Task item> Omit all pictures, then repeat the listing exactly.

- Opening Delimiter -

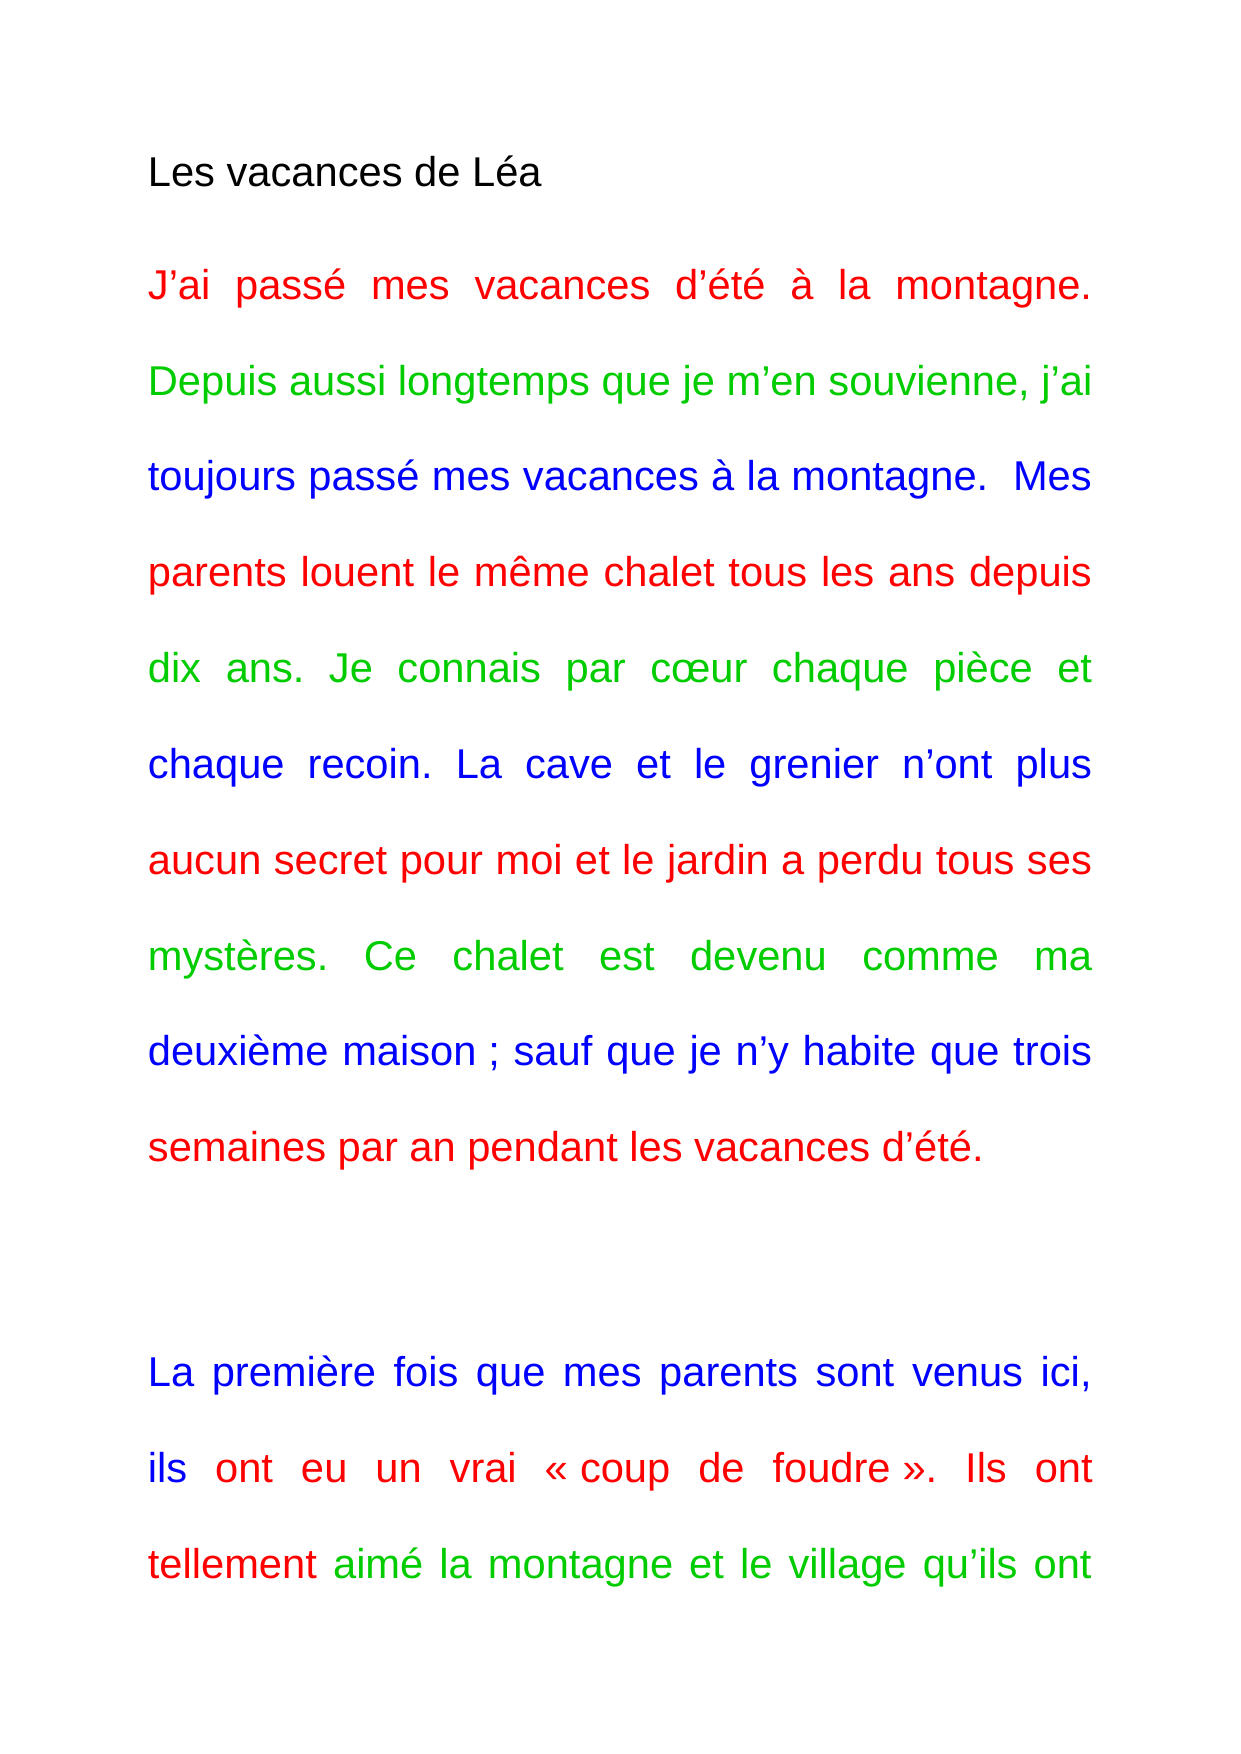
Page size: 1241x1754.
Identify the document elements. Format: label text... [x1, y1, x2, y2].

text J’ai passé mes vacances d’été à la montagne. Depuis aussi longtemps que je m’en souvienne, j’ai toujours passé mes vacances à la montagne. Mes parents louent le même chalet tous les ans depuis dix ans. Je connais par cœur chaque pièce et chaque recoin. La cave et le grenier n’ont plus aucun secret pour moi et le jardin a perdu tous ses mystères. Ce chalet est devenu comme ma deuxième maison ; sauf que je n’y habite que trois semaines par an pendant les vacances d’été. [148, 260, 1093, 1171]
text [148, 1348, 1093, 1587]
text Les vacances de Léa [148, 148, 1093, 196]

- Closing Delimiter -

Your solution>
Page size: 1241x1754.
Identify the document elements. Format: label text... [x1, y1, x2, y2].

text J’ai passé mes vacances d’été à la montagne. Depuis aussi longtemps que je m’en souvienne, j’ai toujours passé mes vacances à la montagne. Mes parents louent le même chalet tous les ans depuis dix ans. Je connais par cœur chaque pièce et chaque recoin. La cave et le grenier n’ont plus aucun secret pour moi et le jardin a perdu tous ses mystères. Ce chalet est devenu comme ma deuxième maison ; sauf que je n’y habite que trois semaines par an pendant les vacances d’été. [148, 260, 1093, 1171]
text [148, 1348, 1093, 1587]
text Les vacances de Léa [148, 148, 1093, 196]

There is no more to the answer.